▶ Prompt: Each line of the records that includes "costs" should be found and copied.

(Page images and extracted text)
----------

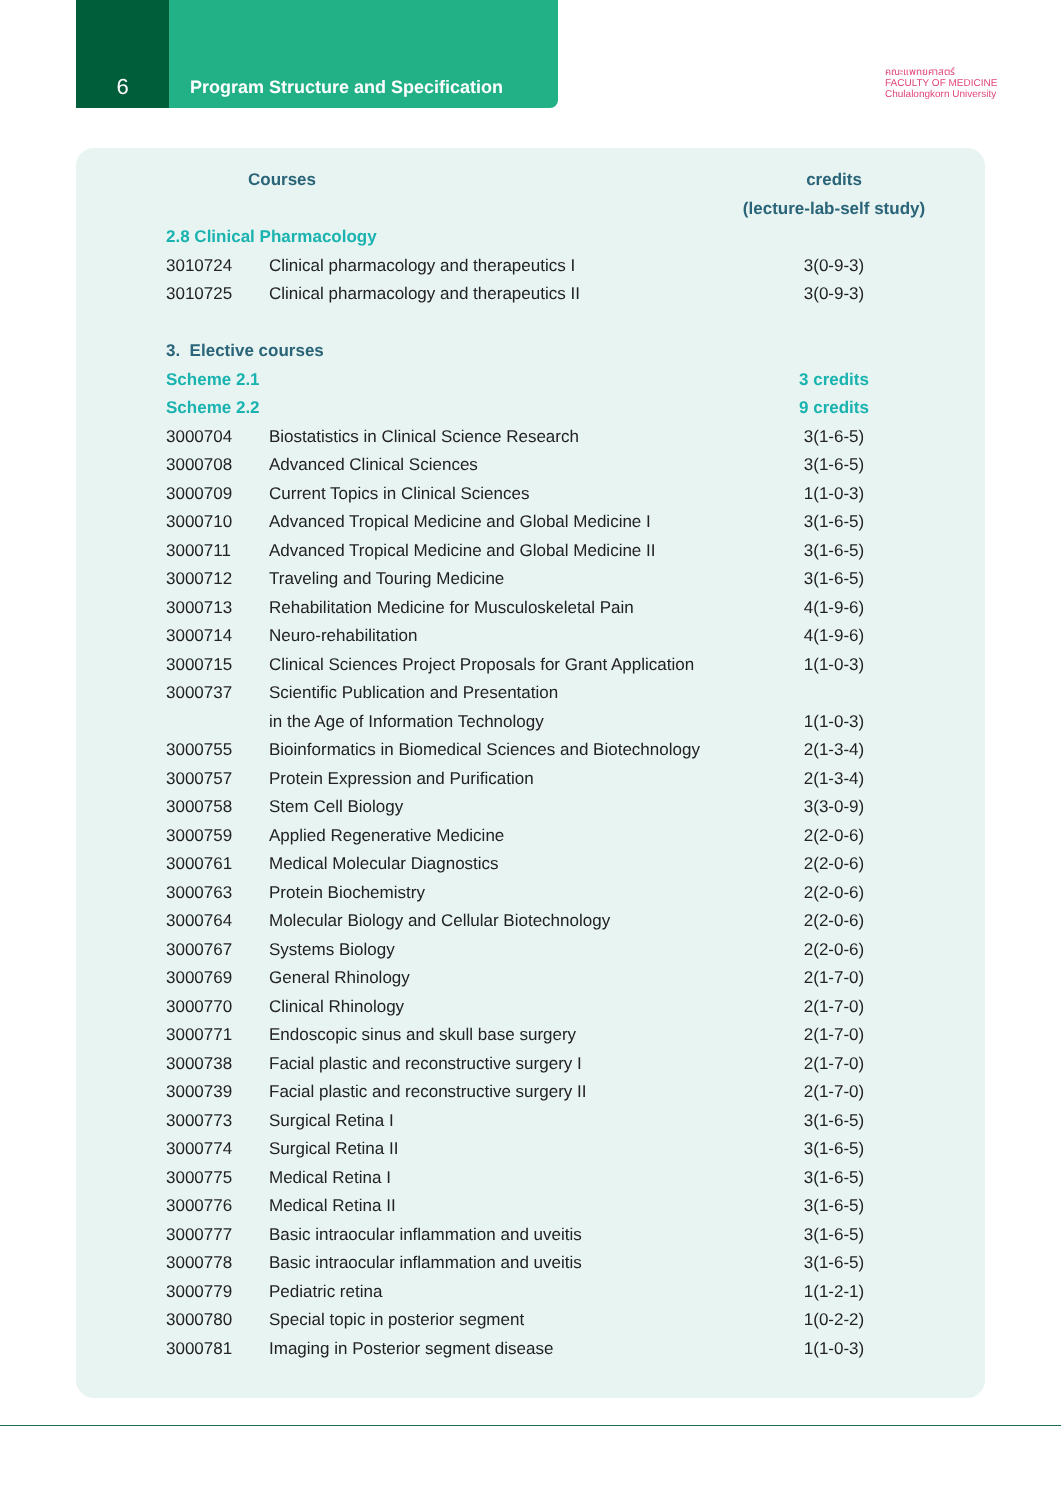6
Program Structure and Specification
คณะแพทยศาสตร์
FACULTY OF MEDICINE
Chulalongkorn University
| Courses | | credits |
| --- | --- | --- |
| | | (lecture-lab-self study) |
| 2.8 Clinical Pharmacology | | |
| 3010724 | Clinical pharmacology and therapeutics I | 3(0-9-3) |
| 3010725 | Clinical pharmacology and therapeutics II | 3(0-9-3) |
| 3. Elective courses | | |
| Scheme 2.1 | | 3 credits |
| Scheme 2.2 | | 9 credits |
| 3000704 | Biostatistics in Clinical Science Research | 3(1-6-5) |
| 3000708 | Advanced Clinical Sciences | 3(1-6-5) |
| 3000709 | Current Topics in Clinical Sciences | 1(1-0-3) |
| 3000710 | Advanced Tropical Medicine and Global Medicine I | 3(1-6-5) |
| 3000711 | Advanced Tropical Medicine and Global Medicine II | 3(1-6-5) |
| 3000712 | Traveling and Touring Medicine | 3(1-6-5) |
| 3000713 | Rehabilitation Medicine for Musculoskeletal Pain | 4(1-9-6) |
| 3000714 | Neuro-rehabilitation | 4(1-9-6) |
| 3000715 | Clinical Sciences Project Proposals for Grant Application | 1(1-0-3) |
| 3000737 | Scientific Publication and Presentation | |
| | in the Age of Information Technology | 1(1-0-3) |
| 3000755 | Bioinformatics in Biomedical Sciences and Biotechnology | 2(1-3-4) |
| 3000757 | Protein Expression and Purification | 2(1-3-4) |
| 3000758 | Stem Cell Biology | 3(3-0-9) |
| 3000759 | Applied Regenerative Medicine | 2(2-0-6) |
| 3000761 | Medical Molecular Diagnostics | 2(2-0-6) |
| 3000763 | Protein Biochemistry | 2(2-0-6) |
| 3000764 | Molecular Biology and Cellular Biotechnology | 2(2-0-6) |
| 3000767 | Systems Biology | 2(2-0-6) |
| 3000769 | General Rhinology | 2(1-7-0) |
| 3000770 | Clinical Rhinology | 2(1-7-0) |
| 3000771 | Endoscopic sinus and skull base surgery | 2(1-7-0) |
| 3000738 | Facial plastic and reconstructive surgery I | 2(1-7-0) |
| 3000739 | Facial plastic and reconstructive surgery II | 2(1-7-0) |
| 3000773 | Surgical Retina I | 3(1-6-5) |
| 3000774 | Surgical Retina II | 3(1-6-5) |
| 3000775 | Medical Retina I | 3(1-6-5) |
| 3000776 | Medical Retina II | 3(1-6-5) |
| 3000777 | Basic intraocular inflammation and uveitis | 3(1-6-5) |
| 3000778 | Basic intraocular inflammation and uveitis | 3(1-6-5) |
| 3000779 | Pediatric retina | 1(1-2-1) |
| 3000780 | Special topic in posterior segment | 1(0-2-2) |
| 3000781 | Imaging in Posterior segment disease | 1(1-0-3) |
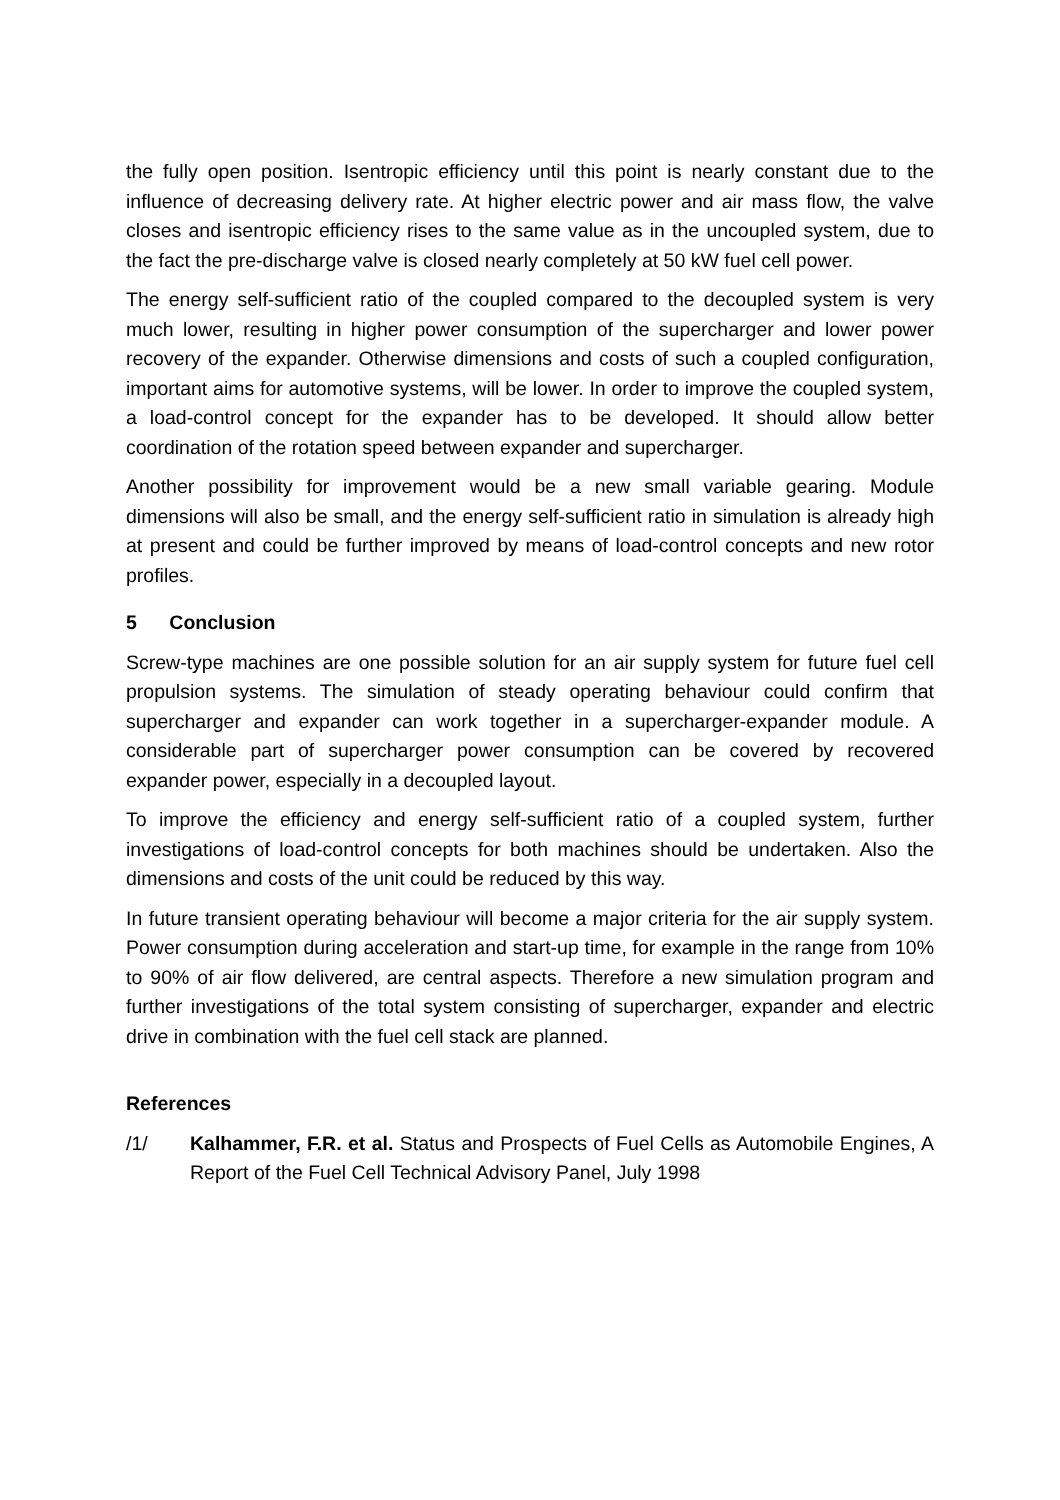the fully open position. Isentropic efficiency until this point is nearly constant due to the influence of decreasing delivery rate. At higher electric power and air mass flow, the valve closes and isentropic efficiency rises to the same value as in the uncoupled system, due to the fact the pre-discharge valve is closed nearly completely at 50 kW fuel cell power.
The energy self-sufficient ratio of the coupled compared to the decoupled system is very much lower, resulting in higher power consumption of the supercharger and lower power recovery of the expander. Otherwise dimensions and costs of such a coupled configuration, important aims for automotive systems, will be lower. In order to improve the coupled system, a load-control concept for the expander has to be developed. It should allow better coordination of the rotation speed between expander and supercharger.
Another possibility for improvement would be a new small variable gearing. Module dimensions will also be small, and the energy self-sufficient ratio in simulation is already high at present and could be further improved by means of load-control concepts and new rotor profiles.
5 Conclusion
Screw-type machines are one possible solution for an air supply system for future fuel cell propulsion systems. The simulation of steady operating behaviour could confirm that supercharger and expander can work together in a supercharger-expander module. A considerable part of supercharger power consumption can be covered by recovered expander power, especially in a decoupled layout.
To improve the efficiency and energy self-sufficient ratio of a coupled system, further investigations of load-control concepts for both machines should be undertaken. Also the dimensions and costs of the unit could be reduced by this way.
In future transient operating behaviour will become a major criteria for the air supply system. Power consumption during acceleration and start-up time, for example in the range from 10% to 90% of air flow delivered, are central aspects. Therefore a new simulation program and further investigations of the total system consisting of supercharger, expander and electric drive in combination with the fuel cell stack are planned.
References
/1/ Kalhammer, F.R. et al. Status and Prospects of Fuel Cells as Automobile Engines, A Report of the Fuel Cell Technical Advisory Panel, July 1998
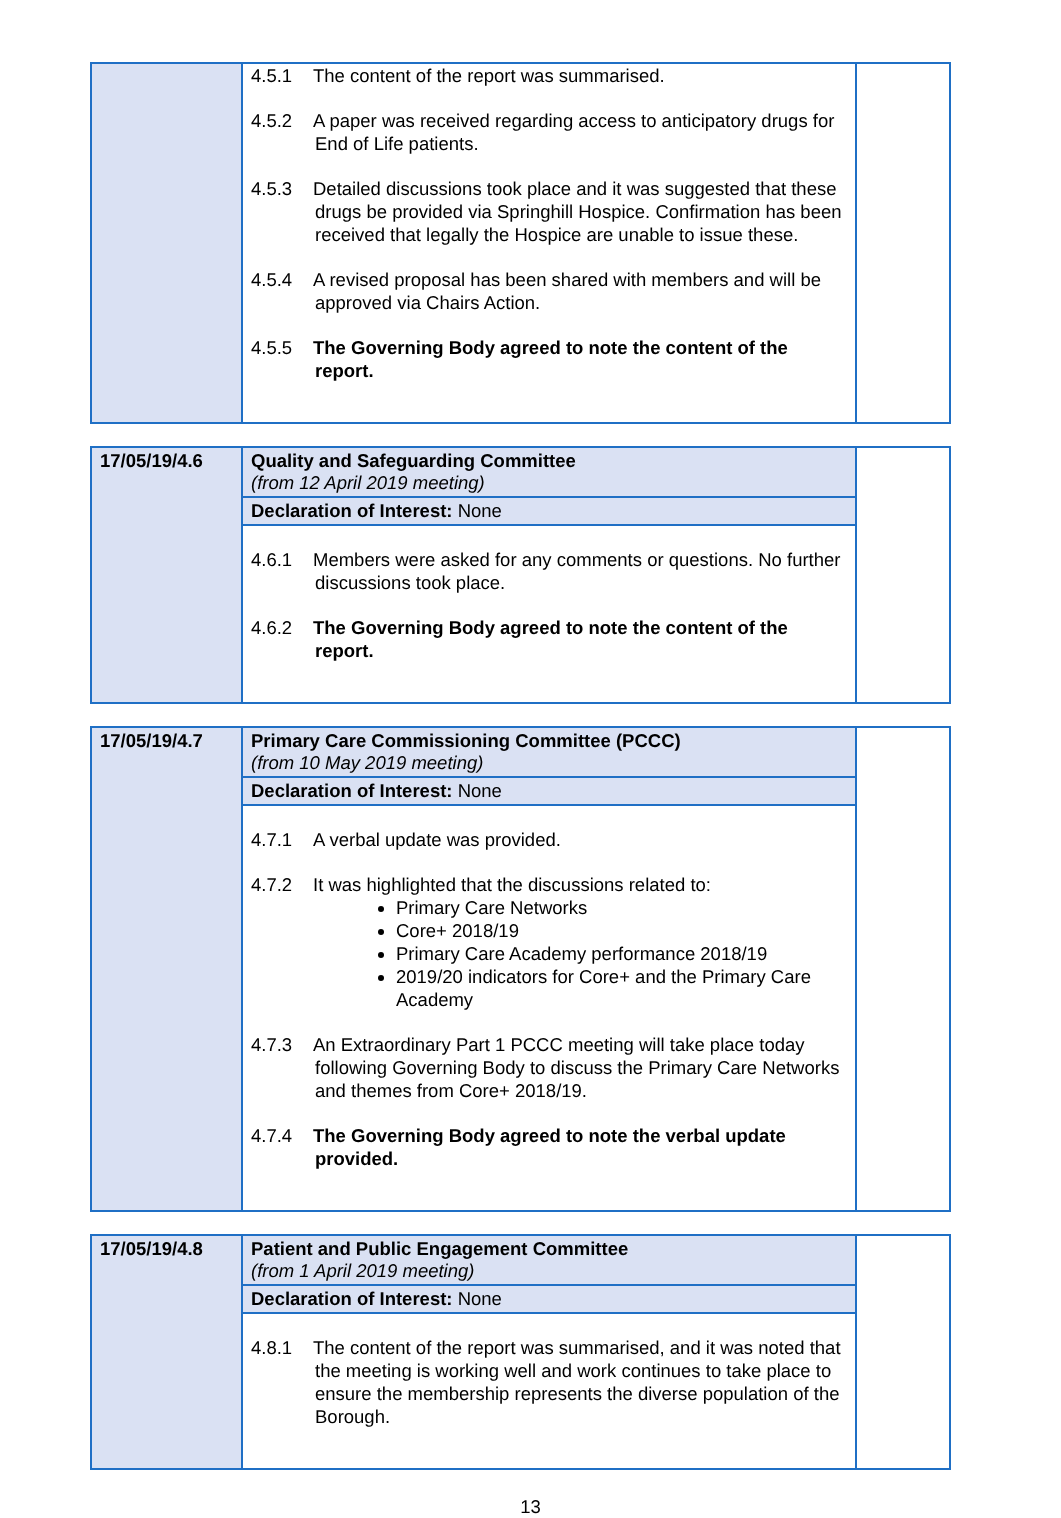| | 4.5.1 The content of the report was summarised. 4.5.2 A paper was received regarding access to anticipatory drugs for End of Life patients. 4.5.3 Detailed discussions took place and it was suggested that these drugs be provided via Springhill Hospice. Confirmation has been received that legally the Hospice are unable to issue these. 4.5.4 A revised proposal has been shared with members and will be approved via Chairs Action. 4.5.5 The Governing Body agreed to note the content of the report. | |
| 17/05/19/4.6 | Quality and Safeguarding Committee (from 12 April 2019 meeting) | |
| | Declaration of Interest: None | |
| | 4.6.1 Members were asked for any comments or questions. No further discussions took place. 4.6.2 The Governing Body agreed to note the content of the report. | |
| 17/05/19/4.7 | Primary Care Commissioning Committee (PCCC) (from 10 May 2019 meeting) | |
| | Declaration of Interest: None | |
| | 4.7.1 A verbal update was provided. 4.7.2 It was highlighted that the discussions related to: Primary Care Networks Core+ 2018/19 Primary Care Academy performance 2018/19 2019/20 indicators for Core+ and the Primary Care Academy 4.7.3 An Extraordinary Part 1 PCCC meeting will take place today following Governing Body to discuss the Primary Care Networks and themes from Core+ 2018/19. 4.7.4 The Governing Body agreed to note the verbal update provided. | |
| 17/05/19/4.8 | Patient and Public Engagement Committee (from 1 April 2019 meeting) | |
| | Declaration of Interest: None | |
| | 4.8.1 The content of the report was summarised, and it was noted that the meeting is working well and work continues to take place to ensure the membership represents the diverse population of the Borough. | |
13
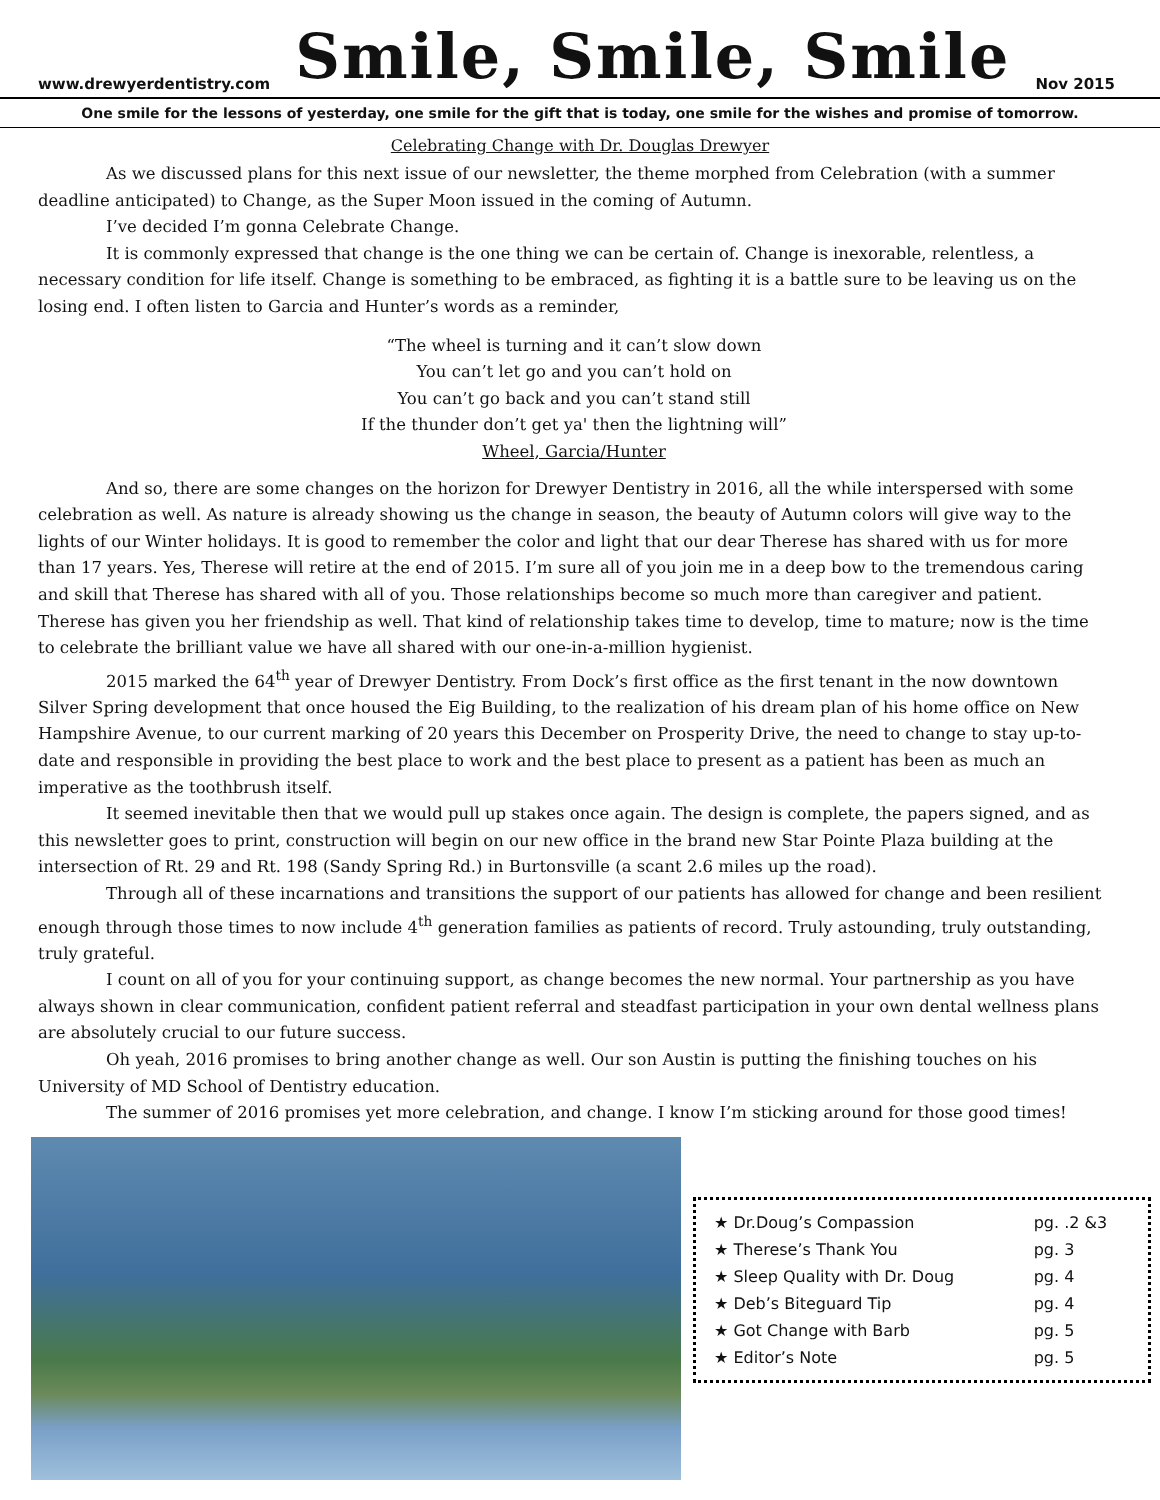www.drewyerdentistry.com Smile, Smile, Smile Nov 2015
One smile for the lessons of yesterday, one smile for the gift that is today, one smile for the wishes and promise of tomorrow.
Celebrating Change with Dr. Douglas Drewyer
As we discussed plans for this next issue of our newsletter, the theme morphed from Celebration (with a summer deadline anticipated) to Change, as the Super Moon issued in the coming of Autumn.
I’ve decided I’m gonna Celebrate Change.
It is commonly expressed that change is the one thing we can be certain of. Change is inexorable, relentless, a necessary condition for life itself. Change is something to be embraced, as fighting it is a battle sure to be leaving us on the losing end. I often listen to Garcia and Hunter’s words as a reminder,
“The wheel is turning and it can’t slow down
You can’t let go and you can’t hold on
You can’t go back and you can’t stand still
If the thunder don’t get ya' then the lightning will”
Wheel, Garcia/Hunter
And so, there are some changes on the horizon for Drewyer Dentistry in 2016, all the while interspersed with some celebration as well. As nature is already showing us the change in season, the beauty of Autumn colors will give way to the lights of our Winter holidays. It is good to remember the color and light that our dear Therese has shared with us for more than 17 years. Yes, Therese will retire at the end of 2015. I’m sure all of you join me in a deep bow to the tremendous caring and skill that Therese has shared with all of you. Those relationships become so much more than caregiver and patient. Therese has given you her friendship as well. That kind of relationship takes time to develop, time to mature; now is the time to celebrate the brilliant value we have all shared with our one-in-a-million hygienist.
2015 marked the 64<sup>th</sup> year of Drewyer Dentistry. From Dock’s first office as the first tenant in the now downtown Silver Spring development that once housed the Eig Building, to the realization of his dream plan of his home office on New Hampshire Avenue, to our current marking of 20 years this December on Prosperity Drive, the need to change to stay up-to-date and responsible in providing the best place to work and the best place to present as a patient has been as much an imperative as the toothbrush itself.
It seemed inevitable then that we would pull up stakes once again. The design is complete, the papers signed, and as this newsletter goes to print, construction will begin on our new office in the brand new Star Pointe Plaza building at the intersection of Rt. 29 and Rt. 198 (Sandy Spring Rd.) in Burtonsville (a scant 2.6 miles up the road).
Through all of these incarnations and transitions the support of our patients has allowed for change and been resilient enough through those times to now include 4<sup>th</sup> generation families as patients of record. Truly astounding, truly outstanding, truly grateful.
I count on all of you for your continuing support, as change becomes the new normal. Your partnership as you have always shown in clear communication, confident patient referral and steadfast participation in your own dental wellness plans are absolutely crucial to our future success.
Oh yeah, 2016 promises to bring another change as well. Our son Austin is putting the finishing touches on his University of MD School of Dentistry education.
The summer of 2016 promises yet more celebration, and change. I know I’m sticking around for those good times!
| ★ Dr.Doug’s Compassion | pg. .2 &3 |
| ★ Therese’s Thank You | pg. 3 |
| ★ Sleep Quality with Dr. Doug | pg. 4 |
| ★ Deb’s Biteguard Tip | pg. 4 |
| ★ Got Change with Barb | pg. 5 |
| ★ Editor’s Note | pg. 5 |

----------

▶ Exercise output:
The energy self-sufficient ratio of the coupled compared to the decoupled system is very much lower, resulting in higher power consumption of the supercharger and lower power recovery of the expander. Otherwise dimensions and costs of such a coupled configuration, important aims for automotive systems, will be lower. In order to improve the coupled system, a load-control concept for the expander has to be developed. It should allow better coordination of the rotation speed between expander and supercharger.
To improve the efficiency and energy self-sufficient ratio of a coupled system, further investigations of load-control concepts for both machines should be undertaken. Also the dimensions and costs of the unit could be reduced by this way.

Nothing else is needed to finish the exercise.